I meet up with a couple of people once a week, if we can manage it, in order to write together. We have done this for years. Sometimes what it written in the sessions becomes poem or story, other times it stays just as it is and serves no particular purpose. We like to do it and it is a convivial form of writing practice.
Today I brought along my Writer’s Block which is actually a block of ideas, images, words, all designed to “jump-start your imagination.” But sometimes the very notion of all the possibilities scares me. They are doors I don’t feel able to walk through. Then at other times I can open any thought, any image at random and go into it. Whatever “it” is welcomes me with open arms, but it can feel strange leaving at the end of the allotted time, as though walking out of a relationship just begun, ended before it has been given the chance to flourish. When I think of the many writing sessions I have undertaken, on my own or with others, my sense is that I was bridegroom and the words and images were brides who all said yes and opened to me, and I left them all stranded and perplexed. They waited for a while and then shrivelled away, disappointed. I could have gone back to any one of them and made something but they all wanted, expected so much of me and I couldn’t settle for anything smaller than they were, nor could I give the commitment wanted of me. Perhaps this is how it is to be a philanderer.

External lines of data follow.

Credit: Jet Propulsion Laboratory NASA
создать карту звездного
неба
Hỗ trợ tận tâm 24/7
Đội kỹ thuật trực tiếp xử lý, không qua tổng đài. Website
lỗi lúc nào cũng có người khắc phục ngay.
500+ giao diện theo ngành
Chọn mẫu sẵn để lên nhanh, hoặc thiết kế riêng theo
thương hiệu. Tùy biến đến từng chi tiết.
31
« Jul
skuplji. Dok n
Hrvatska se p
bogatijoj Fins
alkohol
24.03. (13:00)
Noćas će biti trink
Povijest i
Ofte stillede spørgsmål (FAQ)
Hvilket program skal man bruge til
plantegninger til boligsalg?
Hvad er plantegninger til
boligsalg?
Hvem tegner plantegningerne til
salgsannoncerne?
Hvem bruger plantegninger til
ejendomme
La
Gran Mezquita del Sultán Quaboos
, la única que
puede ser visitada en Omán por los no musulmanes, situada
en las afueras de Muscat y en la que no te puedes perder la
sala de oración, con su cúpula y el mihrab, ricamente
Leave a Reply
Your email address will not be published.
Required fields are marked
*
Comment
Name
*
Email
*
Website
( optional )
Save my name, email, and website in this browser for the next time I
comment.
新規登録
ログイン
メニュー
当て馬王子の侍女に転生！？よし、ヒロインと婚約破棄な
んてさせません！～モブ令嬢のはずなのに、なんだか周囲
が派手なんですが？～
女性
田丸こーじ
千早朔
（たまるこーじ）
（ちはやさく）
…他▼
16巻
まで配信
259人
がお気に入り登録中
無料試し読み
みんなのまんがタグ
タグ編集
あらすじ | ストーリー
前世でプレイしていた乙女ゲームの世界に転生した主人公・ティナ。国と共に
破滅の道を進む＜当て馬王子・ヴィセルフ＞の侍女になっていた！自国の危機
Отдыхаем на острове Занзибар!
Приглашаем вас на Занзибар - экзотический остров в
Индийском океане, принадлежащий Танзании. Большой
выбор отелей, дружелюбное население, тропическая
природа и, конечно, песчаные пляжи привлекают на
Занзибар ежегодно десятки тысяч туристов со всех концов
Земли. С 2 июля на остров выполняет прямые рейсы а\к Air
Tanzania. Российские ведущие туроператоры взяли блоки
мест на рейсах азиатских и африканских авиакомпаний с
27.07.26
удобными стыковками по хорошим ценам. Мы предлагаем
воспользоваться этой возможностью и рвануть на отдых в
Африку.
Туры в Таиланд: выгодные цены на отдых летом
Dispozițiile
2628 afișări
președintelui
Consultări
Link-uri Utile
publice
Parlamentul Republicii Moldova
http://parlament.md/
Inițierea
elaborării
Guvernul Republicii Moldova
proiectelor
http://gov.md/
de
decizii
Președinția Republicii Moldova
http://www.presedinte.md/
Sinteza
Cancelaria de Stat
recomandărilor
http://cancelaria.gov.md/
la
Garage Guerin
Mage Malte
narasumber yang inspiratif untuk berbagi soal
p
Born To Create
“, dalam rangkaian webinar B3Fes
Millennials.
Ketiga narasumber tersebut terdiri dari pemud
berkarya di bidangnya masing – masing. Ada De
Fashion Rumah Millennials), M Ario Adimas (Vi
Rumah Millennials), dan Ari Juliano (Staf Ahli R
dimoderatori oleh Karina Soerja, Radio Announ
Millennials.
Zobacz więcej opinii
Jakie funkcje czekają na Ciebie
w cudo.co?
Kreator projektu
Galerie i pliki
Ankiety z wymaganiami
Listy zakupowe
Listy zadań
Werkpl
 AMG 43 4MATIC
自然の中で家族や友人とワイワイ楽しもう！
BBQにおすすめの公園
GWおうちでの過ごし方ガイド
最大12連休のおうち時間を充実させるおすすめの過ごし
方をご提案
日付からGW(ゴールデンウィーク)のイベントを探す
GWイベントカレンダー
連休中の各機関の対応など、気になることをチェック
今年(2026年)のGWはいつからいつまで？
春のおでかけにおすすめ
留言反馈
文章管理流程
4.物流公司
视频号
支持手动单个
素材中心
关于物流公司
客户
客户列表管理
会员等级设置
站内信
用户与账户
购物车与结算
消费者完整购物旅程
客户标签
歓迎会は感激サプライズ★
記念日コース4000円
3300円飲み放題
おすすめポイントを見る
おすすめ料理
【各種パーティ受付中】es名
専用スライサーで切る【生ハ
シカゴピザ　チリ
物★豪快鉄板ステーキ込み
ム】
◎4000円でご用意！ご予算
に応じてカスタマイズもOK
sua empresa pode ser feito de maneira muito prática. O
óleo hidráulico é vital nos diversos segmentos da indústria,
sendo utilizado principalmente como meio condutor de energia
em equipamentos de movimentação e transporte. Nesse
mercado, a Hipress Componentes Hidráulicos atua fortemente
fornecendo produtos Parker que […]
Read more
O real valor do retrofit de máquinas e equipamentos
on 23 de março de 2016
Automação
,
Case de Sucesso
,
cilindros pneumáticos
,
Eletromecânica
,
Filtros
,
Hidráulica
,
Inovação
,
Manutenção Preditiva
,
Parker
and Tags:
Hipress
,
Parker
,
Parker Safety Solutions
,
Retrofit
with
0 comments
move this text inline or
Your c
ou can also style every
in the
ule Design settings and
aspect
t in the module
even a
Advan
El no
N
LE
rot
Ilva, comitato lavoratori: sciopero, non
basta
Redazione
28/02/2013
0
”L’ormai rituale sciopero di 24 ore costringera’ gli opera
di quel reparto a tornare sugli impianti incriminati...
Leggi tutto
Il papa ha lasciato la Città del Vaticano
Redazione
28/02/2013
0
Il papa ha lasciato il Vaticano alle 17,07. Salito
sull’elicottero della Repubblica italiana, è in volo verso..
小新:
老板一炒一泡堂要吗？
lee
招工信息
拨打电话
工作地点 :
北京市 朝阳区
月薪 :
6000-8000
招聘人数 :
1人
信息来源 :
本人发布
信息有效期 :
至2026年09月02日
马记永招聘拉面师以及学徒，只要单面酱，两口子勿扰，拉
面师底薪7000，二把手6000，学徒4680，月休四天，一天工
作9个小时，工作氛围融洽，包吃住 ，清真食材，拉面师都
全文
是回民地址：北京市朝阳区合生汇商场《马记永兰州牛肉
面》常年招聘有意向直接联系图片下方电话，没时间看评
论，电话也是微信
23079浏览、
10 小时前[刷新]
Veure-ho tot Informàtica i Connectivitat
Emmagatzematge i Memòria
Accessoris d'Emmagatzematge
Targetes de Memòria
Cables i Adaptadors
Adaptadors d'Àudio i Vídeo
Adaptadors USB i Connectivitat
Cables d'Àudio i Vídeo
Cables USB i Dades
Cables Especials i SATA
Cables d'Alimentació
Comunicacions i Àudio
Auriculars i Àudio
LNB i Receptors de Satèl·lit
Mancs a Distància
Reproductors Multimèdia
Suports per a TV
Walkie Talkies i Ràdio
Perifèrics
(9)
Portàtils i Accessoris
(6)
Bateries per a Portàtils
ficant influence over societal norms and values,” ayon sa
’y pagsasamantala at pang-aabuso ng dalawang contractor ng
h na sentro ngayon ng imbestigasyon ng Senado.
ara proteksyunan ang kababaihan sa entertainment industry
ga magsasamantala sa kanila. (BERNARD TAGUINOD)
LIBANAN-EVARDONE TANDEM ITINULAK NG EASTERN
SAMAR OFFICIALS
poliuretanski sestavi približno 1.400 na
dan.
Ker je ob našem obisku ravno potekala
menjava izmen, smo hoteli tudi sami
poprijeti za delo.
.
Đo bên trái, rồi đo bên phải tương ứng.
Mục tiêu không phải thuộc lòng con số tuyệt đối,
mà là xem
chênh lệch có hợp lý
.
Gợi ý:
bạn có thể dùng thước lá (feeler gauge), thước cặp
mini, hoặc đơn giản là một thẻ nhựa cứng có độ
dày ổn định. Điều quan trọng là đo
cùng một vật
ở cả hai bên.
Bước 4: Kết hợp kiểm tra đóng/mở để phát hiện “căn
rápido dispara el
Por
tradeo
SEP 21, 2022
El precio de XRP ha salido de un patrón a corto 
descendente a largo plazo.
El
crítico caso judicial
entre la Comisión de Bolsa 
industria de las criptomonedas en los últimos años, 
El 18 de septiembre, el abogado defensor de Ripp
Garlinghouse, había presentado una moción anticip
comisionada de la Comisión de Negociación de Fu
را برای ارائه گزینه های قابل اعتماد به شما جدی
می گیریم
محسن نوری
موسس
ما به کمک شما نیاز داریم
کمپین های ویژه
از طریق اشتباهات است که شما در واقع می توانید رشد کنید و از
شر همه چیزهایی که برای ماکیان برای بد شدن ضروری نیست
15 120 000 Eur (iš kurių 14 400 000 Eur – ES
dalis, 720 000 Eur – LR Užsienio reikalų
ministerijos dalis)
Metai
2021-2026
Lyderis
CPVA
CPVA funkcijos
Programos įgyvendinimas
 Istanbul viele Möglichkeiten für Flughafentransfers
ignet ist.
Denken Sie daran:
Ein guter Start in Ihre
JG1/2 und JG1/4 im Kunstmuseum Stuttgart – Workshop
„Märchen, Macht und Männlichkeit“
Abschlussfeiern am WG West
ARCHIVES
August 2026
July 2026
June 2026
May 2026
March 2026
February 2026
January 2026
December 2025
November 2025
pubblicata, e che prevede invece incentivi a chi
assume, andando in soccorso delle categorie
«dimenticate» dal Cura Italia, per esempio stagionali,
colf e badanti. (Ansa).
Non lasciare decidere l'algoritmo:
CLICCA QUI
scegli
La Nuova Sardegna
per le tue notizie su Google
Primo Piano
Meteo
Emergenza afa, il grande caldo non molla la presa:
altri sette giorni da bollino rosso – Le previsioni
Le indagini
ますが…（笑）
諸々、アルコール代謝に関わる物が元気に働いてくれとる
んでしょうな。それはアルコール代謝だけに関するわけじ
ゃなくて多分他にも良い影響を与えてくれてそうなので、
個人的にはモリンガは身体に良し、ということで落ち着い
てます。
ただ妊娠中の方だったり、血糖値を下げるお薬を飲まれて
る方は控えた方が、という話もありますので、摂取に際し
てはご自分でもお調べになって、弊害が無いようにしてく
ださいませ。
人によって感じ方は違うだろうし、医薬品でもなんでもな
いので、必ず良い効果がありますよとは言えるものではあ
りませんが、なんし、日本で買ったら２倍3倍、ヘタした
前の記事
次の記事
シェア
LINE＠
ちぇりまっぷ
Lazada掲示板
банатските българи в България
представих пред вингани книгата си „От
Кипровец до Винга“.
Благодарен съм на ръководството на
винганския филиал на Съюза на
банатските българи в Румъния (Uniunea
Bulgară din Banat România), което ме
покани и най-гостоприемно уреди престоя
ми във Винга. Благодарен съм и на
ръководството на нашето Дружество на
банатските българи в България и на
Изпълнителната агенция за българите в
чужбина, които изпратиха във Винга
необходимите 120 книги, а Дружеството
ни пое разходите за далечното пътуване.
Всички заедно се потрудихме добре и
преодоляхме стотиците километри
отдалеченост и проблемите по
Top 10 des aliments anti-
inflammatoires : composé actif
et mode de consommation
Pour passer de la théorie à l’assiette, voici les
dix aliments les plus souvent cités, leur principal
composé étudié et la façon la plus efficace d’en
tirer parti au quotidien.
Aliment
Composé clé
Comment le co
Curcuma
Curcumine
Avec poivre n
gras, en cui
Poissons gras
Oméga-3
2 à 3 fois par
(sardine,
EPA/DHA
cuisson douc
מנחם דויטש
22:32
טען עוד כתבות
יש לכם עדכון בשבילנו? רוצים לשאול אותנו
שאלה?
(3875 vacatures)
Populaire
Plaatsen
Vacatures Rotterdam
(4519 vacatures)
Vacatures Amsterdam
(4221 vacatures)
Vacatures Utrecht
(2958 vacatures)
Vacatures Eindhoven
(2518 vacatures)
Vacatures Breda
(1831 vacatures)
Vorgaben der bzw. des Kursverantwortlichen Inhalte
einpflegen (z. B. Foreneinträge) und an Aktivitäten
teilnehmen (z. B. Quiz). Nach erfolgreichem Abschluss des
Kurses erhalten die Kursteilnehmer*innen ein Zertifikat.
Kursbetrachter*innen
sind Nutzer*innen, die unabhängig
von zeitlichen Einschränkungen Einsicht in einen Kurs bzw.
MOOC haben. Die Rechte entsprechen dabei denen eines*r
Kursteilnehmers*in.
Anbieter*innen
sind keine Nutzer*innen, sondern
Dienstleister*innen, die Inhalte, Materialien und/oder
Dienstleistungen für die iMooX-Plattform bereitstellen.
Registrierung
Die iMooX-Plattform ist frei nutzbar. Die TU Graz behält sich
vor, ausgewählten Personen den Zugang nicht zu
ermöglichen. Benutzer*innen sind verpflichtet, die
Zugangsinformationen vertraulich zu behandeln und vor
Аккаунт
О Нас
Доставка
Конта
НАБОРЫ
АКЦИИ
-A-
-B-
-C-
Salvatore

I wonder if it’s reproach I feel (mine or theirs?) as I open the door and catch sight of their faces; is it that I know how much is involved in the engagement and that I haven’t a hope of fulfilling my obligations or that I can’t spare the emotional and physical energy for even a brief affair? It is the hope they place in me that scares me, the fact that they have not stopped wanting.
786 Ideas to Jump-Start Your Imagination, says the block. The image of a car, yes? This is what came suddenly to mind this morning; a car that can’t get started on its own because the battery is flat, so you attach the leads to a vehicle whose engine is up and running. You jump start, the engine revs and you go for a bit, sometimes slowly, sometimes roaring along the motorway, doing the ton. Then you stop, turn back, go home, always before you reach your destination. You had set out for Cornwall, Ireland, France, Africa even, why not? But you don’t get to any of these places, you turn around and go home.
Then I opened the block at an image of a mangled and broken-to-pieces car. There were men in protective jackets and helmets gathered around, attending to it or attending, perhaps, to the people inside it. Synchronicity. And that’s another thing: so many of the journeys seem to want to begin with a trip down Misery Lane or Disaster Highway. On the other page there is simply “9.11”. I have never, will never want to use such an event to jump-start. Not that I have anything against it on principle, but I have nothing meaningful to say about it. Well maybe I have got something against it on principle. Why should I use this kind of disaster as a vehicle for one of my abortive journeys?
So I turned the page: “Write about the worst lie someone told you.” I could have made that one up, I suppose, but if these jump-starts are any good they usually draw from the source of lived experience – a slide into the ditch of Misery Hollows. I am not in the vein.
Flicking to the next thing brought something a shade lighter: “Write about the worst driving you’ve ever done.” No great incidents there, nothing that involved anyone getting hurt, nothing more than an unsightly dent in the side of my car, and not even another driver involved. Actually, no story. But yes, of course story (I know, I know) – context! Can I be arsed, though? I was driving the car in the grounds of Sussex University where I’d been at the bookshop looking for a couple of creative writing books because (being a teacher of such) I wanted to keep my finger on the pulse. Irony? And I simply edged the side of the car along a place where I was not aware of an obstruction. No, really.
One last flick of the block: “Invent a character who sees a phone number on a restroom wall.” What is a rest room? A euphemism, like all these words. Anyway, the next bit: “Describe what happens when he or she dials it.” This is quite good because in this day and age once could do that while still sitting and finishing one’s business, because of mobile phones – though the image they helpfully provide shows a set of push-button numbers, the kind you would once have found in telephone booths, the sort with letters grouped in threes underneath each number.
And why would this character, he or she, dial a random number in this way? Pluck something out of the air and see where it leads? For the same reason, perhaps dear reader, as I open the Block looking for the jump-start. Because there are times when one has to go somewhere – anywhere, begin a conversation, take a risk. There may be danger. There may be the fulfilment of a dream. There may be nothing. I thank you.